Developers, programmers, coders, and others alike, have one thing in common: they love speed.
There’s nothing more satisfying than a project that is error-free—smooth and seamless—running at peak performance. But in reality, this is something hard to achieve because when it comes to processing prowess and the internet, there is that dreaded latency that can kill all the joy.
Latency is the delay between a user's action and the response they receive from a system. It’s essentially the time it takes for data to travel from one point to another in a network.
In tech terms, it's often measured in milliseconds (ms).
OpenAI, the creator of ChatGPT, has introduced a new feature aimed at helping developers accelerate their projects. This feature, called "Predicted Outputs," allows developers to enhance their applications' performance by receiving faster response predictions from the model.
With Predicted Outputs, developers can reduce latency in responses, improving the efficiency and speed of their applications, especially in cases where quick responses are critical to user experience.
This tool is designed to give developers using OpenAI’s platform an edge by making interactions more seamless and efficient, ultimately driving better performance in their projects.
Introducing Predicted Outputs—dramatically decrease latency for gpt-4o and gpt-4o-mini by providing a reference string. https://t.co/n6mqjQwQV1
Speed up:
- Updating a blog post in a doc
- Iterating on prior responses
- Rewriting code in an existing file, like @exponent_run here: pic.twitter.com/c9O3YtHH7N— OpenAI Developers (@OpenAIDevs) November 4, 2024
In a dedicated web page, OpenAI said that:
The method is to pass existing class files as predicted text.
This way, developers using GPT-4o and GPT-4o mini can have their app to regenerate the entire file much more quickly.
"Generating tokens with Predicted Outputs should result in much lower latency on these types of requests," said OpenAI.
OpenAI then further explained how to developers can speed up their project, and further reduce latency.
Among them, include improving inference speed by making app process tokens faster.
To do this, developers may have to opt to using a smaller model size.
To maintain high quality performance with smaller models, developers can try using longer and more detailed prompts, add more few-shot examples, fine-tuning, and more.

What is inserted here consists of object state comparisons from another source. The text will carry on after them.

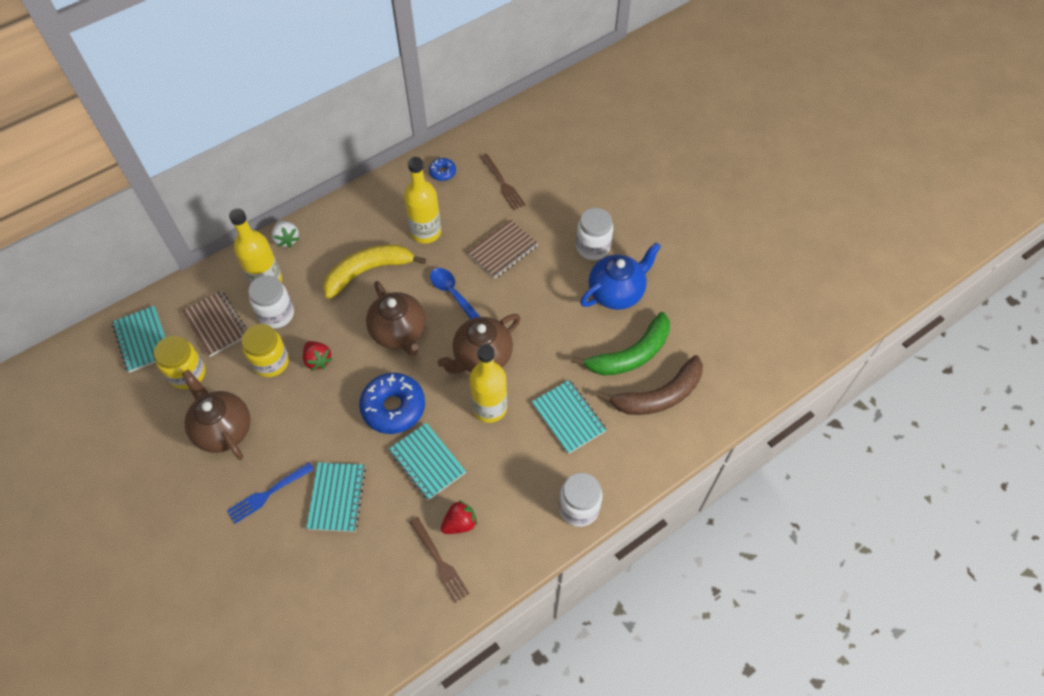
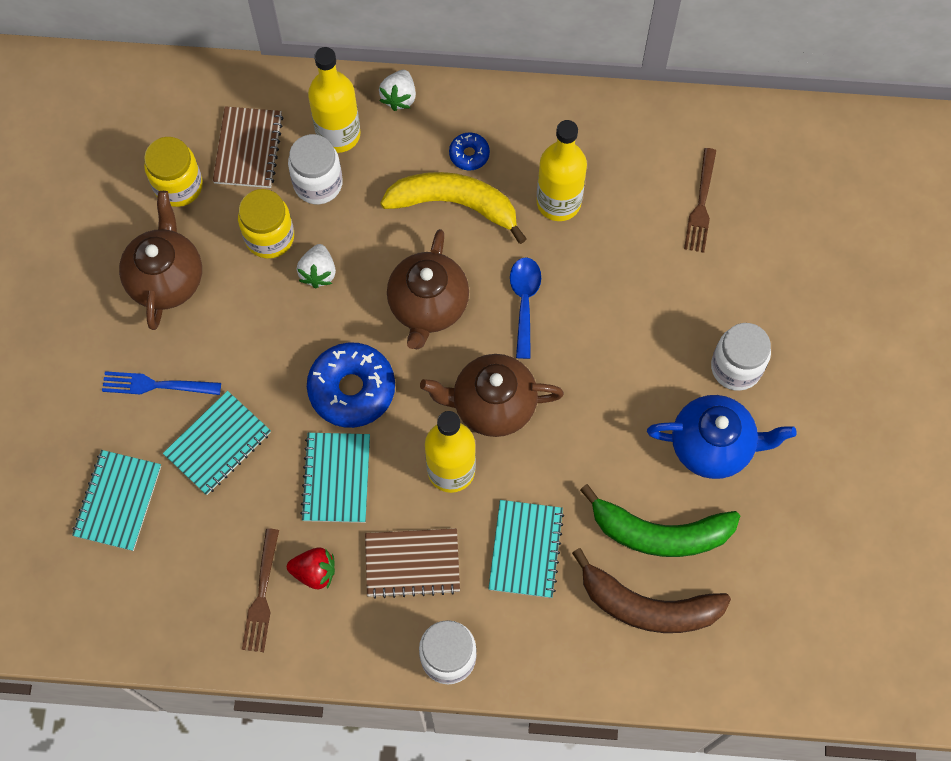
camera: 40 degrees right, 10 degrees up
turquoise notebook [112,306,166,373] -> turquoise notebook moved to [72,450,161,551]
red strawberry [303,341,333,371] -> white strawberry [297,244,336,288]
blue donut [429,158,456,181] -> blue donut moved to [449,132,490,171]
brown notebook [467,219,538,279] -> brown notebook moved to [365,528,460,599]

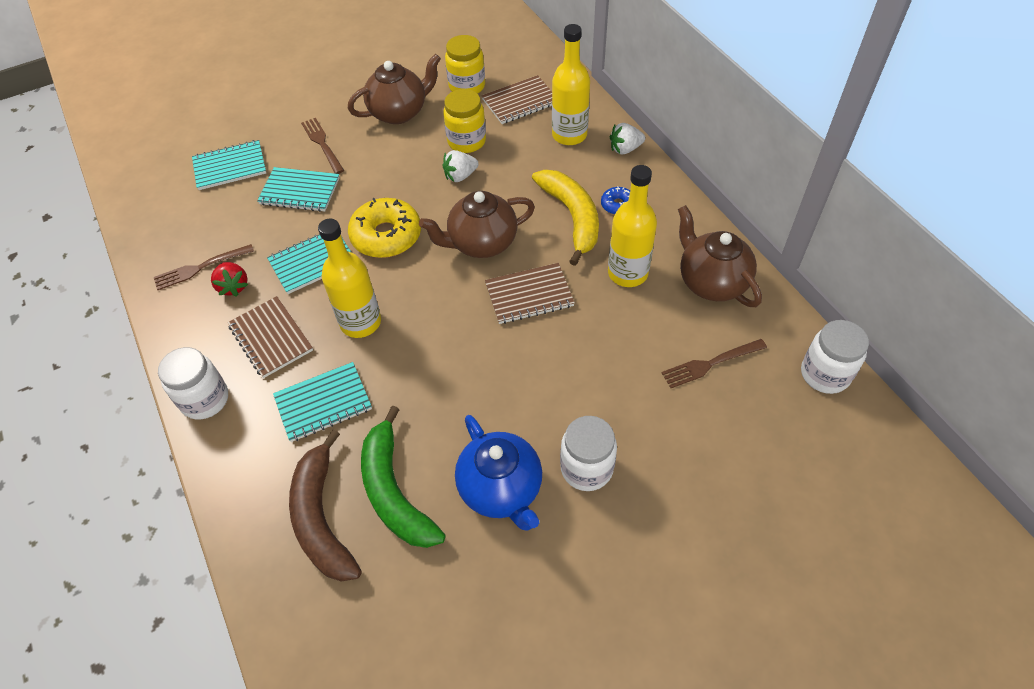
camera: 60 degrees right, 15 degrees down
blue fork [102,371,221,395] -> brown fork [301,118,344,174]
white jar [288,134,343,204] -> white jar moved to [801,320,869,394]
blue donut [307,342,395,428] -> yellow donut [348,198,421,258]
brown teapot [420,354,564,437] -> brown teapot moved to [678,205,762,307]
blue spoon [510,257,541,359] -> brown notebook [485,263,575,324]

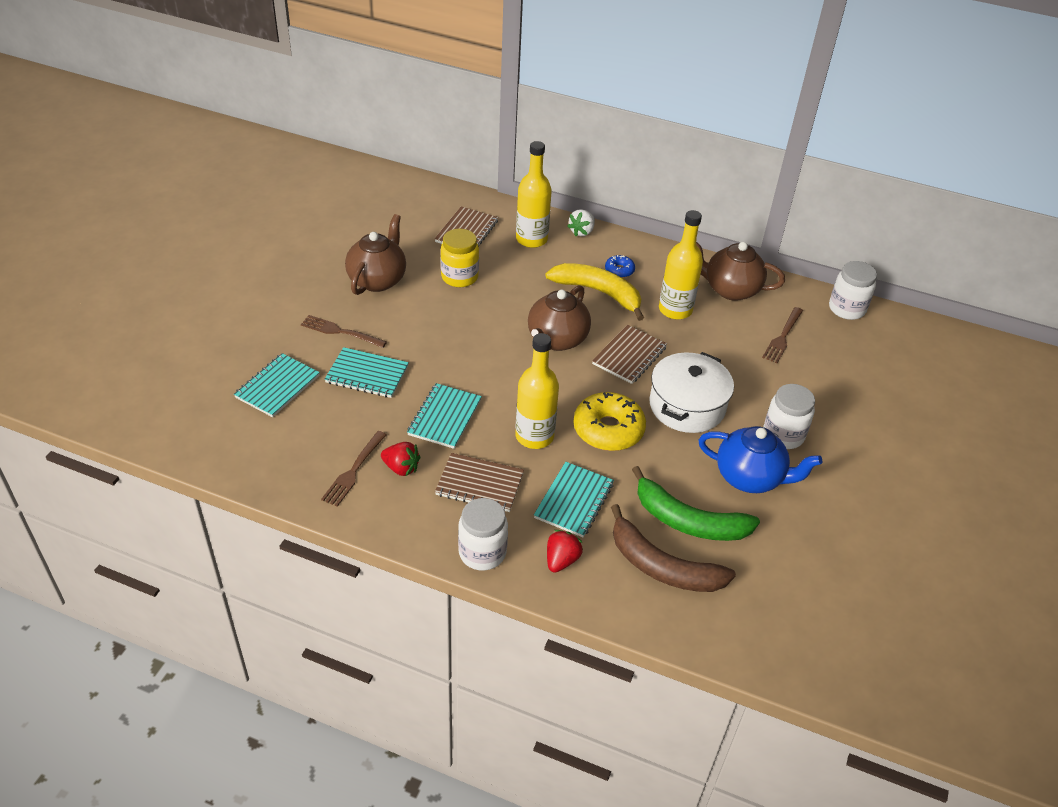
camera: 45 degrees left, 10 degrees down
turquoise notebook [257,167,340,212] -> turquoise notebook turned 45 degrees clockwise [325,347,409,398]
yellow donut [348,198,421,258] -> yellow donut moved to [574,392,646,451]
white strawberry [442,150,479,182] -> none
yellow jar [445,35,485,94] -> none
none -> red strawberry [547,530,583,573]
none -> white pot [649,352,734,433]

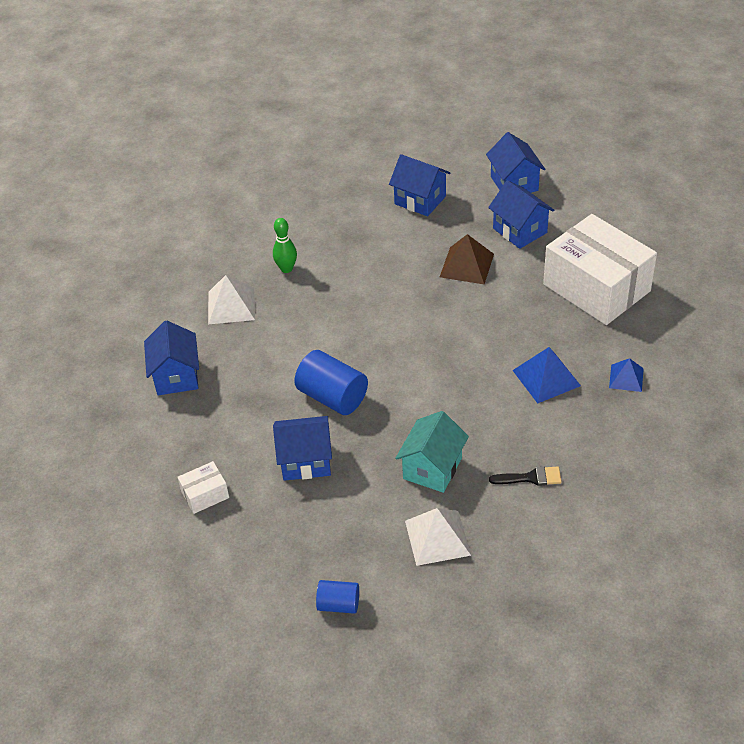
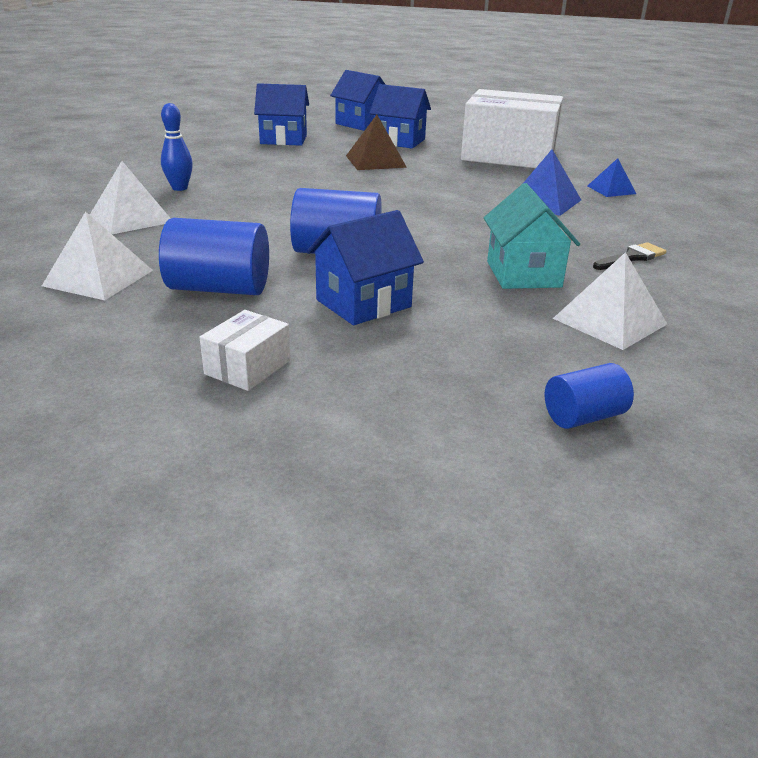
camera: 35 degrees left, 15 degrees down
blue house [144,320,199,395] -> white pyramid [42,212,153,300]
green bowling pin [273,218,297,273] -> blue bowling pin [161,103,193,191]
none -> blue cylinder [159,218,269,295]

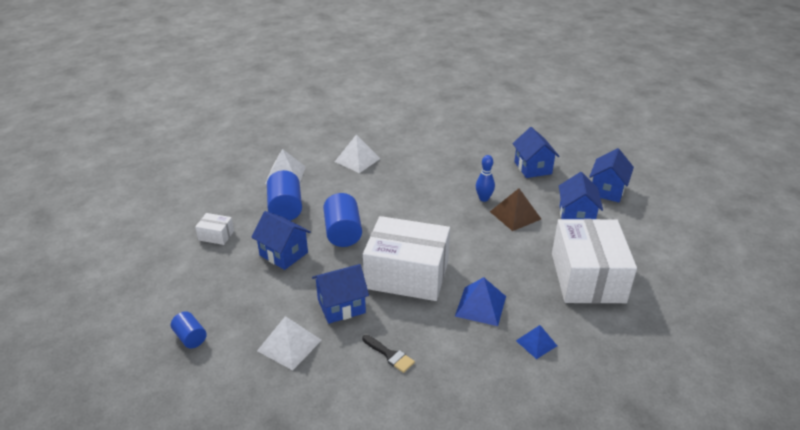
camera: 75 degrees right, 5 degrees up
blue bowling pin [161,103,193,191] -> blue bowling pin moved to [476,155,495,202]
turquoise house [484,183,580,289] -> blue house [312,264,369,324]
none -> white box [363,216,450,301]

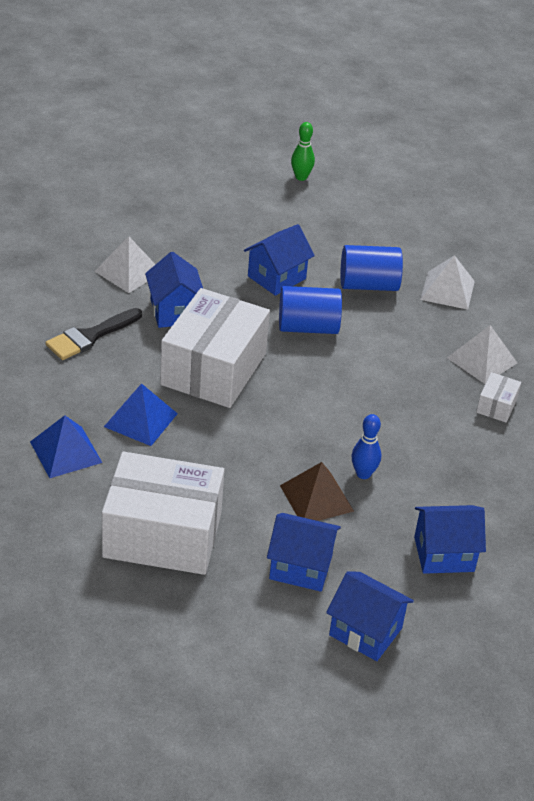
camera: 95 degrees right, 5 degrees up
blue cylinder [171,311,207,348] -> none
white box [195,213,234,245] -> white box moved to [476,372,521,423]
black brush [362,335,415,373] -> black brush [45,308,142,360], size x1.57
blue pyramid [516,325,557,359] -> blue pyramid [30,415,102,478], size x1.56
none -> green bowling pin [291,122,315,181]

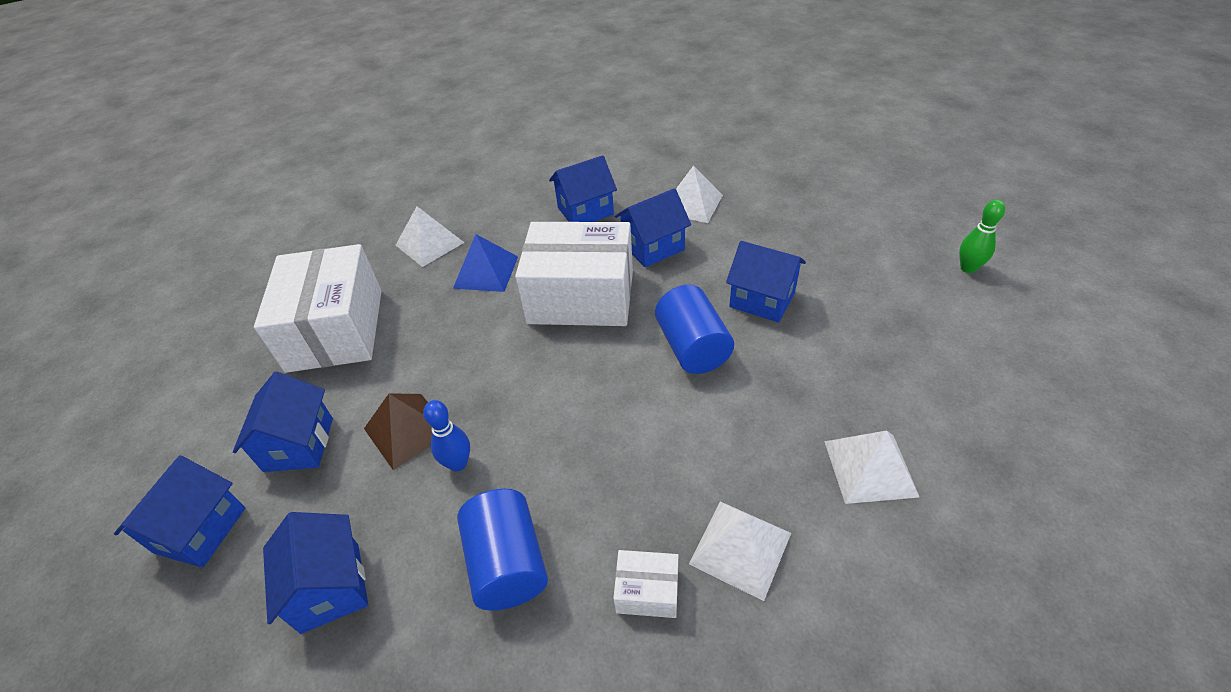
camera: 80 degrees right, 5 degrees up
blue pyramid [30,415,102,478] -> white pyramid [396,206,465,267]
black brush [45,308,142,360] -> blue house [549,155,617,222]
blue cylinder [341,245,403,291] -> blue cylinder moved to [457,489,548,611]

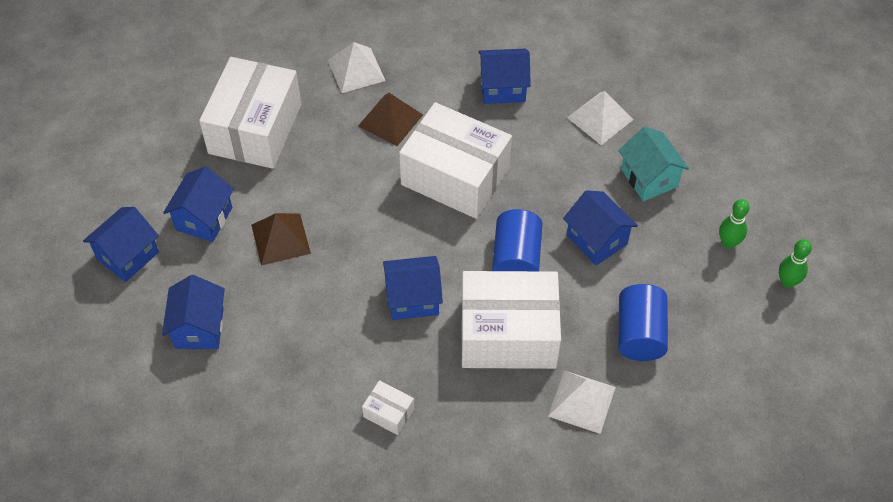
camera: 20 degrees right, 10 degrees up
blue bowling pin [423,400,470,471] -> none
blue pyramid [453,234,518,292] -> brown pyramid [358,93,423,146]
blue cylinder [457,489,548,611] -> blue cylinder moved to [618,284,668,361]
blue house [615,188,691,267] -> blue house moved to [383,256,443,320]
white pyramid [689,502,791,601] -> none
none -> white box [461,271,561,369]
none -> turquoise house [619,127,689,201]
none -> green bowling pin [719,199,750,249]

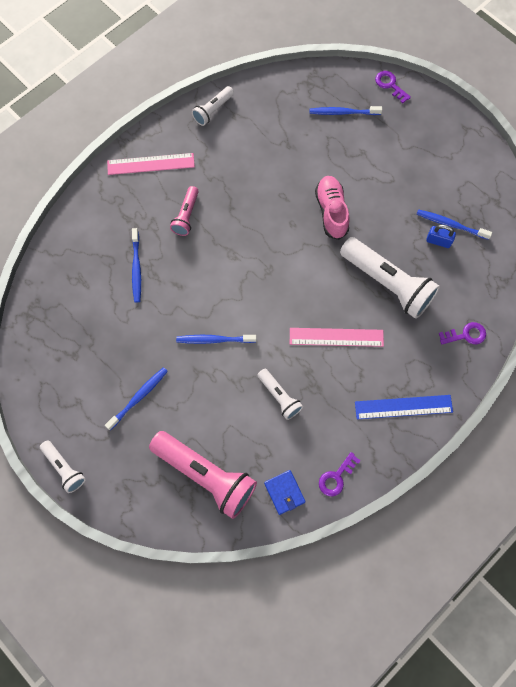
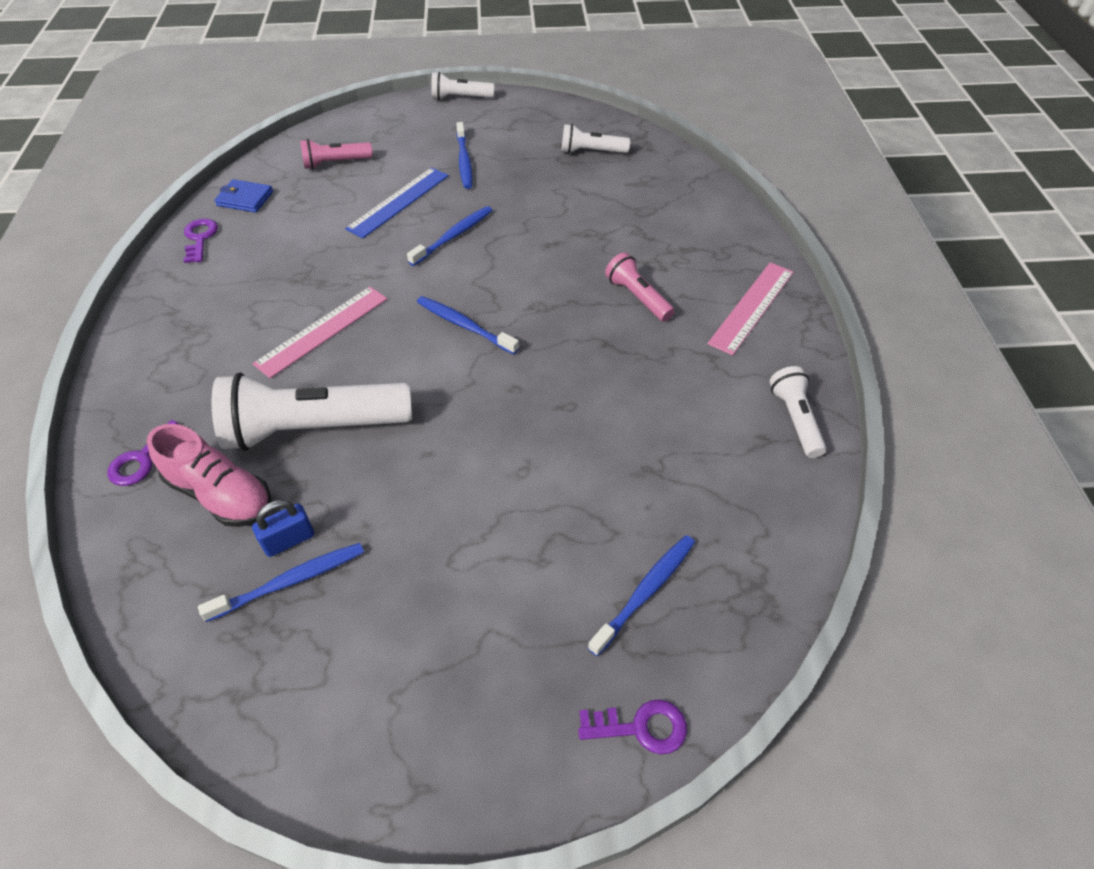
camera: 130 degrees right, 20 degrees down
blue toothbrush [132,228,141,302] -> blue toothbrush moved to [417,296,519,354]
pink flashlight [149,431,257,519] -> pink flashlight [300,139,373,169], size x0.52
white flashlight [257,369,303,420] -> white flashlight moved to [561,124,630,154]
pink shoe [315,176,350,240] -> pink shoe moved to [147,424,271,527]
blue ruler [355,395,453,419] -> blue ruler moved to [345,167,449,238]

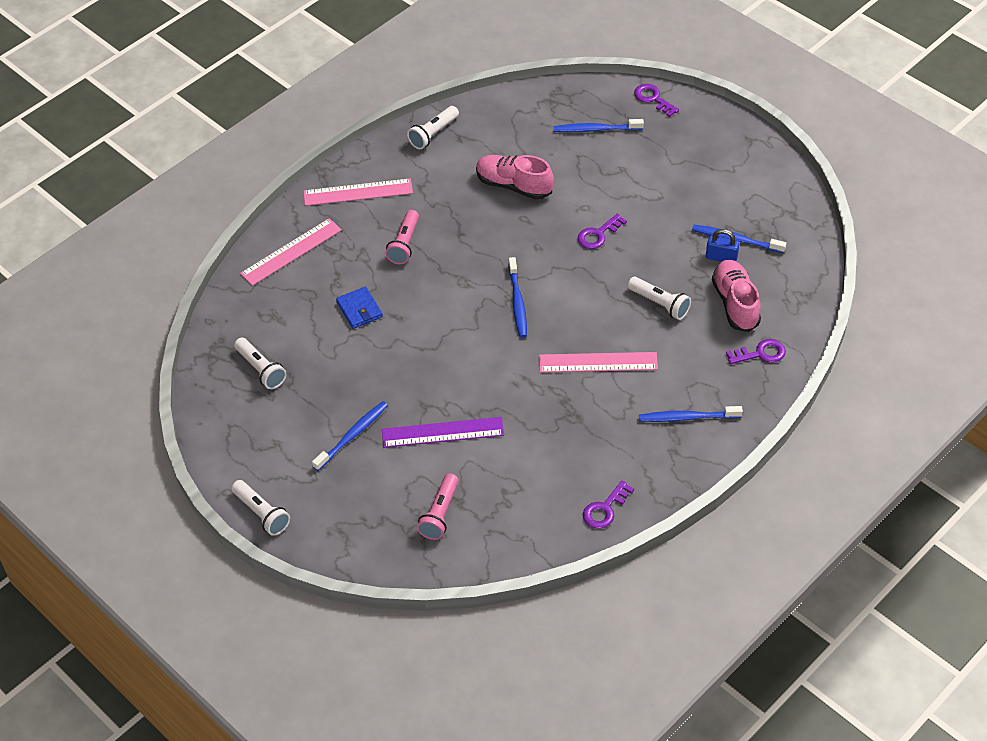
camera: 130 degrees left, 0 degrees up
white flashlight [212,373,412,451] -> white flashlight [628,277,691,320], size x0.52
blue wallet [214,179,273,213] -> blue wallet moved to [336,286,383,329]
pink flashlight [300,139,373,169] -> pink flashlight turned 75 degrees clockwise [417,473,459,540]
blue ruler [345,167,449,238] -> purple ruler [382,417,504,448]
blue toothbrush [407,206,493,266] -> blue toothbrush moved to [639,406,743,422]
none -> pink ruler [240,218,342,286]
none -> pink shoe [476,155,554,200]
none -> purple key [578,213,627,249]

See @FactoryAI's results: https://t.co/OgTS7ZP4Lo
— OpenAI Developers (@OpenAIDevs) November 4, 2024
OpenAI also suggests developers have their app generate fewer tokens, because "generating tokens is almost always the highest latency step when using an LLM."
They can also reduce the number of input tokens, and make fewer requests.
Developers can also use the max_tokens
or stop_tokens
to end their generation early.
OpenAI continues by saying that developers can parallelize when performing multiple steps with an LLM, and if possible, make users watch progress rather than have them wait.
"There's a huge difference between waiting and watching progress happen – make sure your users experience the latter," explained OpenAI.
Lastly, OpenAI said developers not to default to LLM.
"LLMs are extremely powerful and versatile, and are therefore sometimes used in cases where a faster classical method would be more appropriate. Identifying such cases may allow you to cut your latency significantly."